▸ **WHAT YOU HAVE TO DO**
In the entries below, find the line with "11: (101, 222)" and the line with "39: (398, 144)". Reproduce those two lines and every line between them exactly, and nothing more.

(RECORDS SHOWN begins)

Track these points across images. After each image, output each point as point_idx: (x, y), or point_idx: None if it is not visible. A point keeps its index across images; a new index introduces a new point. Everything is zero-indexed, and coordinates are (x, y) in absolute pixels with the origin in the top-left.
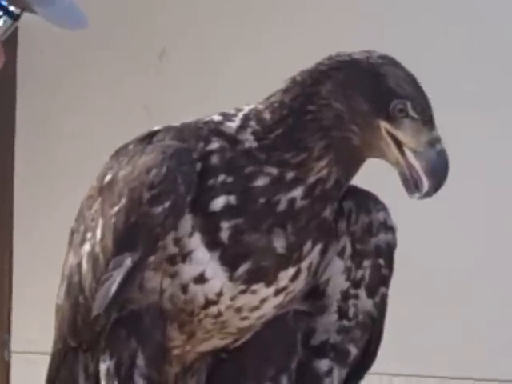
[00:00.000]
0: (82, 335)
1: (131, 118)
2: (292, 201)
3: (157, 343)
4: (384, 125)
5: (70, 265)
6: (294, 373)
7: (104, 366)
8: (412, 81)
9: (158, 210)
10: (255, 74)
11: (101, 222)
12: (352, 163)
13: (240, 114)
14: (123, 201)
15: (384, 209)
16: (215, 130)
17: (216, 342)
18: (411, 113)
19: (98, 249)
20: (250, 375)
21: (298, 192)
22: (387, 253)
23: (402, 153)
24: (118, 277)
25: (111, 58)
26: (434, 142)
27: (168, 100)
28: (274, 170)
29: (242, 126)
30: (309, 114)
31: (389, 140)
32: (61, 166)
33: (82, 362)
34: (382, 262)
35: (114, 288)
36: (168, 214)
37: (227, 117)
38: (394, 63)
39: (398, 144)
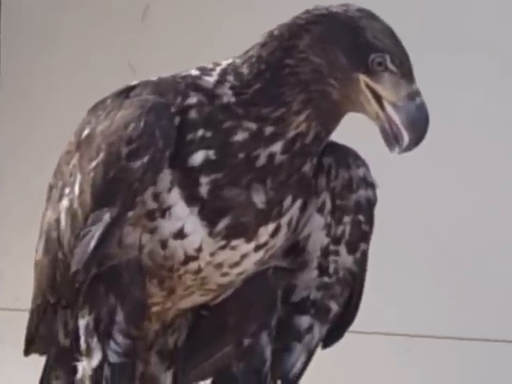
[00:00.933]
0: (60, 291)
1: (116, 75)
2: (271, 156)
3: (136, 299)
4: (363, 78)
5: (48, 221)
6: (275, 329)
7: (83, 322)
8: (390, 34)
9: (137, 164)
10: (239, 30)
11: (79, 177)
12: (331, 118)
13: (218, 69)
14: (101, 156)
15: (364, 164)
16: (193, 84)
17: (196, 299)
18: (390, 66)
19: (76, 204)
20: (231, 331)
21: (277, 147)
22: (367, 209)
23: (382, 107)
24: (96, 232)
25: (95, 16)
26: (414, 95)
27: (152, 57)
28: (253, 125)
29: (220, 81)
30: (287, 68)
31: (368, 94)
32: (45, 125)
33: (62, 319)
34: (362, 218)
35: (92, 243)
36: (146, 168)
37: (205, 71)
38: (372, 16)
39: (378, 98)
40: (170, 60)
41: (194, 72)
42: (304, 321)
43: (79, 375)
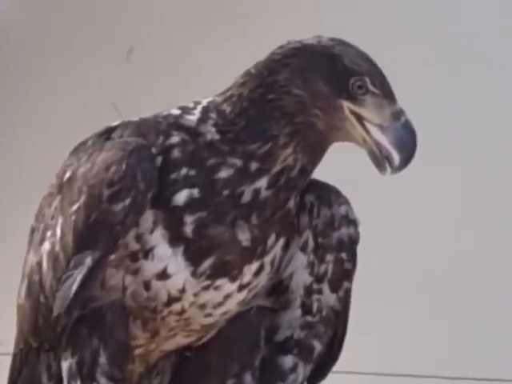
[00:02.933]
0: (43, 335)
1: (100, 115)
2: (256, 191)
3: (119, 341)
4: (346, 104)
5: (30, 264)
6: (258, 369)
7: (66, 365)
8: (366, 57)
9: (118, 207)
10: (221, 71)
11: (60, 220)
12: (317, 149)
13: (199, 107)
14: (82, 198)
15: (346, 202)
16: (175, 123)
17: (180, 340)
18: (371, 88)
19: (58, 247)
20: (214, 372)
21: (262, 182)
22: (350, 247)
23: (367, 131)
24: (78, 275)
25: (79, 56)
26: (398, 114)
27: (137, 97)
28: (238, 162)
29: (202, 119)
30: (270, 103)
31: (353, 119)
32: (30, 166)
33: (45, 362)
34: (344, 256)
35: (74, 287)
36: (128, 211)
37: (186, 110)
38: (345, 43)
39: (362, 123)
40: (155, 99)
41: (175, 111)
42: (288, 361)
43: None
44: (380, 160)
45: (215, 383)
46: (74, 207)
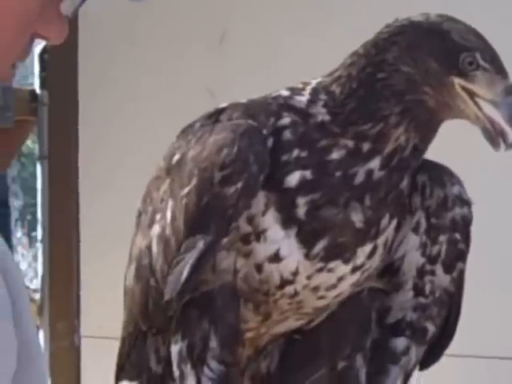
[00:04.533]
0: (153, 319)
1: (194, 100)
2: (369, 172)
3: (230, 325)
4: (457, 80)
5: (138, 247)
6: (369, 352)
7: (176, 348)
8: (475, 33)
9: (231, 190)
10: (317, 55)
11: (170, 203)
12: (429, 127)
13: (308, 88)
14: (194, 181)
15: (459, 182)
16: (285, 104)
17: (291, 323)
18: (482, 63)
19: (168, 231)
20: (325, 354)
21: (375, 163)
22: (463, 227)
23: (479, 107)
24: (190, 259)
25: (172, 40)
26: (511, 89)
27: (230, 83)
28: (350, 143)
29: (313, 100)
30: (379, 82)
31: (465, 96)
32: (122, 152)
33: (153, 346)
34: (458, 236)
35: (186, 271)
36: (240, 194)
37: (295, 91)
38: (453, 19)
39: (473, 99)
40: (248, 84)
41: (285, 92)
42: (400, 343)
43: None
44: (494, 136)
45: (326, 365)
46: (185, 190)
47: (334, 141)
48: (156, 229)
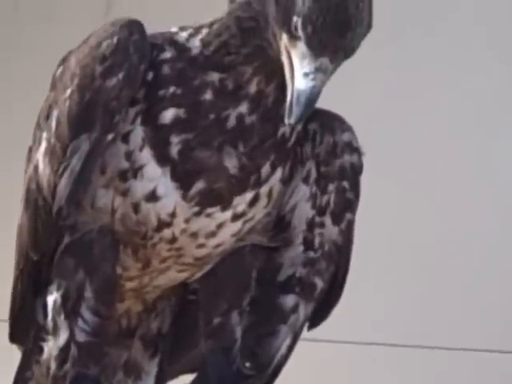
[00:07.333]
0: (43, 242)
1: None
2: (240, 117)
3: (106, 274)
4: (284, 38)
5: (28, 176)
6: (255, 312)
7: (51, 298)
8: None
9: (112, 82)
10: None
11: (55, 112)
12: (278, 73)
13: (196, 25)
14: (75, 81)
15: (350, 129)
16: (169, 39)
17: (174, 275)
18: (300, 32)
19: (53, 140)
20: (202, 310)
21: (243, 107)
22: (352, 175)
23: (292, 74)
24: (77, 162)
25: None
26: (313, 72)
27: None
28: (215, 76)
29: (193, 34)
30: (243, 22)
31: (285, 56)
32: None
33: (42, 298)
34: (346, 185)
35: (74, 175)
36: (122, 85)
37: (184, 28)
38: None
39: (291, 64)
40: None
41: (174, 28)
42: (289, 300)
43: (45, 356)
44: (288, 109)
45: (202, 322)
46: (68, 92)
47: (204, 75)
48: (42, 146)
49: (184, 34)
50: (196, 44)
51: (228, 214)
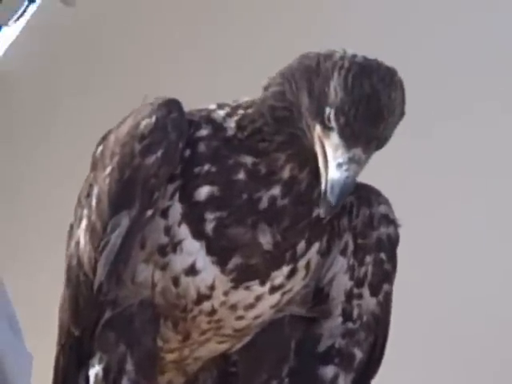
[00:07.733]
0: (84, 317)
1: None
2: (273, 199)
3: (146, 347)
4: (318, 128)
5: (69, 253)
6: (286, 380)
7: (93, 371)
8: (354, 90)
9: (151, 159)
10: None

(RECORDS SHOWN ends)

▸ **OUTPUT OF THE EXERCISE**
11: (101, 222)
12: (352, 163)
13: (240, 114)
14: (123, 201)
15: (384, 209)
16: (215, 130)
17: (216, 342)
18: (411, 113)
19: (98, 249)
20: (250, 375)
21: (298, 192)
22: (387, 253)
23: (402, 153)
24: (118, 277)
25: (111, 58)
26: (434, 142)
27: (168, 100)
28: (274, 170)
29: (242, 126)
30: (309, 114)
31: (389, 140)
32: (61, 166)
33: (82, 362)
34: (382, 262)
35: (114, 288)
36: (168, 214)
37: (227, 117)
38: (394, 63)
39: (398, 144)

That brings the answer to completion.